* AIM OF THE TASK:
Put the lines below into a Markdown table with two columns, "No." for a running row number and "Text" for the line itself. Skip any blank lines and leave the pictures out of the table.

##### PROVIDED MATERIAL

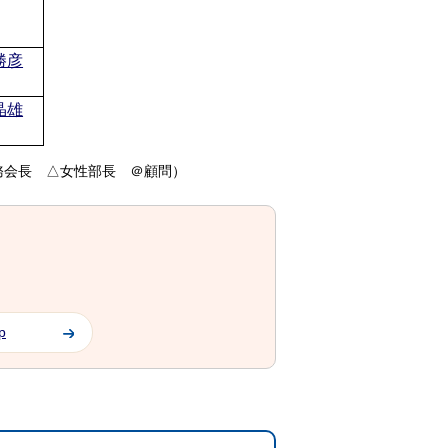
勝彦
晶雄
務会長 △女性部長 ＠顧問）
p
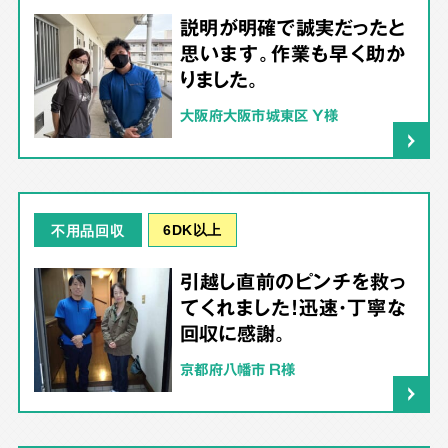
説明が明確で誠実だったと
思います。作業も早く助か
りました。
大阪府大阪市城東区 Y様
6DK以上
不用品回収
引越し直前のピンチを救っ
てくれました！迅速・丁寧な
回収に感謝。
京都府八幡市 R様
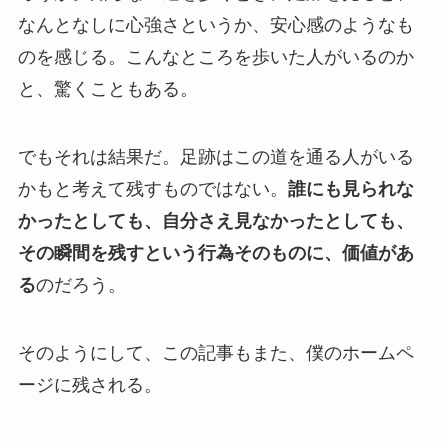
なんとなしに心強さというか、安心感のようなも
のを感じる。こんなところを歩いた人がいるのか
と、驚くこともある。
でもそれは結果だ。足跡はこの道を通る人がいる
かもと考えて残すものではない。
誰にも見られな
かったとしても、自分さえ見なかったとしても、
その瞬間を残すという行為そのものに、価値があ
る
のだろう。
そのようにして、この記事もまた、僕のホームペ
ージに残される。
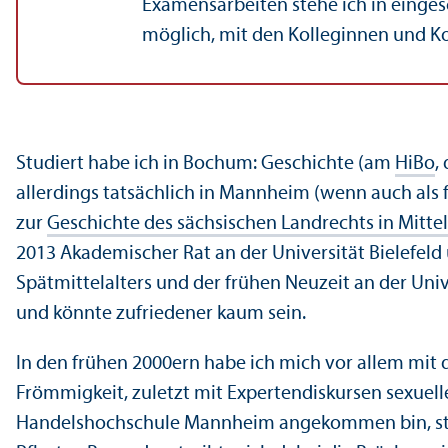
Examensarbeiten stehe ich in einge
möglich, mit den Kolleginnen und Ko
Studiert habe ich in Bochum: Geschichte (am
HiBo
,
allerdings tatsächlich in Mannheim (wenn auch als f
zur
Geschichte des sächsischen Landrechts in Mittel
2013 Akademischer Rat an der Universität Bielefeld 
Spätmittelalters und der frühen Neuzeit an der Univ
und könnte zufriedener kaum sein.
In den frühen 2000ern habe ich mich vor allem mit d
Frömmigkeit, zuletzt mit Expertendiskursen sexuel
Handels­hochschule Mannheim angekommen bin, steht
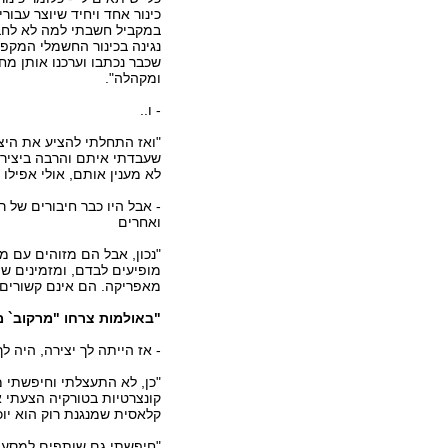
כינור אחד ויחיד שיוצר עבור
במקביל חשבתי למה לא לחבר
נגינה בכינור החשמלי המקפיץ
שכבר נכתבו וערכנו אותן מ
ומקהלה".
- ו..
"ואז התחלתי להציע את היצ
שעבדתי איתם והרבה ביצירו
לא מענין אותם, אולי אפילו
- אבל היו כבר חיבורים של ר
ואחרים
"נכון, אבל הם מזוהים עם מ
מופיעים לבדם, ומזמינים שו
מאפריקה. הם אינם קשורים 
"באולמות צרחו "מרקוב` מ
- אז הייתה לך יצירה, היה ל
"כן, לא התעצלתי וחיפשתי 
קונצרטיות בטורקיה הצעתי 
קלאסית שמנגנת רוק הוא יוכ
"חיפשתי גם שותפים למסע וג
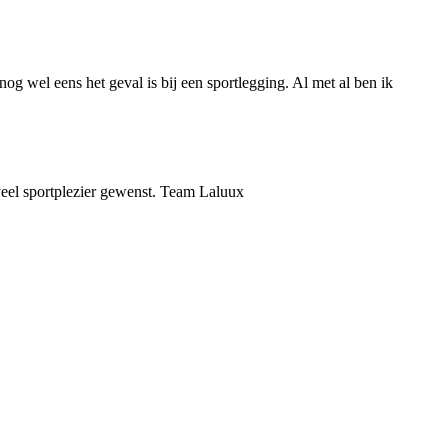
nog wel eens het geval is bij een sportlegging. Al met al ben ik
veel sportplezier gewenst. Team Laluux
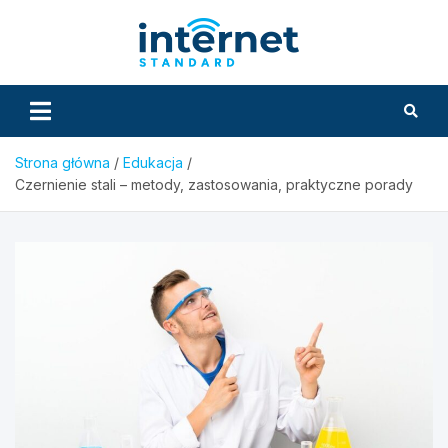
Skip
to
InternetS
content
Strona główna
Edukacja
Czernienie stali – metody, zastosowania, praktyczne porady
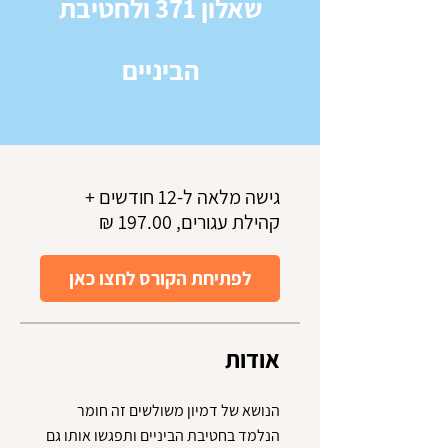
שאלון 371 ולחטיבת
הביניים
גישה מלאה ל-12 חודשים +
קהילת עגורים, ‏197.00 ‏₪
לפתיחת הקורס לחצו כאן
אודות
הנושא של דמיון משולשים זה חומר
הנלמד בחטיבת הביניים ותפגשו אותו גם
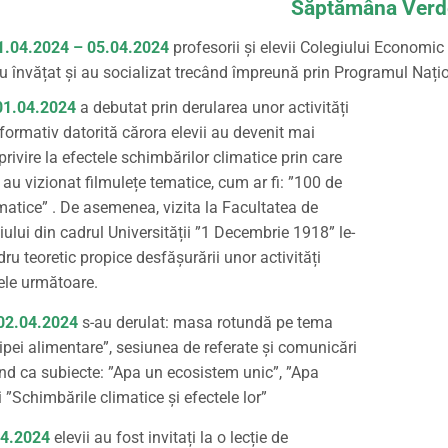
Săptămâna Verd
1.04.2024 – 05.04.2024
profesorii și elevii Colegiului Economic
au învățat și au socializat trecând împreună prin Programul Națio
01.04.2024
a debutat prin derularea unor activități
formativ datorită cărora elevii au devenit mai
privire la efectele schimbărilor climatice prin care
i au vizionat filmulețe tematice, cum ar fi: ”100 de
matice” . De asemenea, vizita la Facultatea de
ului din cadrul Universității ”1 Decembrie 1918” le-
dru teoretic propice desfășurării unor activități
lele următoare.
02.04.2024
s-au derulat: masa rotundă pe tema
ipei alimentare”, sesiunea de referate și comunicări
vând ca subiecte: ”Apa un ecosistem unic”, ”Apa
și ”Schimbările climatice și efectele lor”
04.2024
elevii au fost invitați la o lecție de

##########

* ANSWER AREA:
| No. | Text |
|---|---|
| 1 | 勝彦 |
| 2 | 晶雄 |
| 3 | 務会長 △女性部長 ＠顧問） |
| 4 | p |
| 5 | 説明が明確で誠実だったと |
| 6 | 思います。作業も早く助か |
| 7 | りました。 |
| 8 | 大阪府大阪市城東区 Y様 |
| 9 | 6DK以上 |
| 10 | 不用品回収 |
| 11 | 引越し直前のピンチを救っ |
| 12 | てくれました！迅速・丁寧な |
| 13 | 回収に感謝。 |
| 14 | 京都府八幡市 R様 |
| 15 | なんとなしに心強さというか、安心感のようなも |
| 16 | のを感じる。こんなところを歩いた人がいるのか |
| 17 | と、驚くこともある。 |
| 18 | でもそれは結果だ。足跡はこの道を通る人がいる |
| 19 | かもと考えて残すものではない。 |
| 20 | 誰にも見られな |
| 21 | かったとしても、自分さえ見なかったとしても、 |
| 22 | その瞬間を残すという行為そのものに、価値があ |
| 23 | る |
| 24 | のだろう。 |
| 25 | そのようにして、この記事もまた、僕のホームペ |
| 26 | ージに残される。 |
| 27 | Examensarbeiten stehe ich in einge |
| 28 | möglich, mit den Kolleginnen und Ko |
| 29 | Studiert habe ich in Bochum: Geschichte (am |
| 30 | HiBo |
| 31 | , |
| 32 | allerdings tatsächlich in Mannheim (wenn auch als f |
| 33 | zur |
| 34 | Geschichte des sächsischen Landrechts in Mittel |
| 35 | 2013 Akademischer Rat an der Universität Bielefeld  |
| 36 | Spätmittelalters und der frühen Neuzeit an der Univ |
| 37 | und könnte zufriedener kaum sein. |
| 38 | In den frühen 2000ern habe ich mich vor allem mit d |
| 39 | Frömmigkeit, zuletzt mit Expertendiskursen sexuel |
| 40 | Handels­hochschule Mannheim angekommen bin, steht |
| 41 | כינור אחד ויחיד שיוצר עבור |
| 42 | במקביל חשבתי למה לא לחבר |
| 43 | נגינה בכינור החשמלי המקפיץ |
| 44 | שכבר נכתבו וערכנו אותן מ |
| 45 | ומקהלה". |
| 46 | - ו.. |
| 47 | "ואז התחלתי להציע את היצ |
| 48 | שעבדתי איתם והרבה ביצירו |
| 49 | לא מענין אותם, אולי אפילו |
| 50 | - אבל היו כבר חיבורים של ר |
| 51 | ואחרים |
| 52 | "נכון, אבל הם מזוהים עם מ |
| 53 | מופיעים לבדם, ומזמינים שו |
| 54 | מאפריקה. הם אינם קשורים  |
| 55 | "באולמות צרחו "מרקוב` מ |
| 56 | - אז הייתה לך יצירה, היה ל |
| 57 | "כן, לא התעצלתי וחיפשתי  |
| 58 | קונצרטיות בטורקיה הצעתי  |
| 59 | קלאסית שמנגנת רוק הוא יוכ |
| 60 | "חיפשתי גם שותפים למסע וג |
| 61 | nog wel eens het geval is bij een sportlegging. Al met al ben ik |
| 62 | veel sportplezier gewenst. Team Laluux |
| 63 | Skip |
| 64 | to |
| 65 | InternetS |
| 66 | content |
| 67 | Strona główna |
| 68 | Edukacja |
| 69 | Czernienie stali – metody, zastosowania, praktyczne porady |
| 70 | שאלון 371 ולחטיבת |
| 71 | הביניים |
| 72 | גישה מלאה ל-12 חודשים + |
| 73 | קהילת עגורים, ‏197.00 ‏₪ |
| 74 | לפתיחת הקורס לחצו כאן |
| 75 | אודות |
| 76 | הנושא של דמיון משולשים זה חומר |
| 77 | הנלמד בחטיבת הביניים ותפגשו אותו גם |
| 78 | Săptămâna Verd |
| 79 | 1.04.2024 – 05.04.2024 |
| 80 | profesorii și elevii Colegiului Economic |
| 81 | au învățat și au socializat trecând împreună prin Programul Națio |
| 82 | 01.04.2024 |
| 83 | a debutat prin derularea unor activități |
| 84 | formativ datorită cărora elevii au devenit mai |
| 85 | privire la efectele schimbărilor climatice prin care |
| 86 | i au vizionat filmulețe tematice, cum ar fi: ”100 de |
| 87 | matice” . De asemenea, vizita la Facultatea de |
| 88 | ului din cadrul Universității ”1 Decembrie 1918” le- |
| 89 | dru teoretic propice desfășurării unor activități |
| 90 | lele următoare. |
| 91 | 02.04.2024 |
| 92 | s-au derulat: masa rotundă pe tema |
| 93 | ipei alimentare”, sesiunea de referate și comunicări |
| 94 | vând ca subiecte: ”Apa un ecosistem unic”, ”Apa |
| 95 | și ”Schimbările climatice și efectele lor” |
| 96 | 04.2024 |
| 97 | elevii au fost invitați la o lecție de |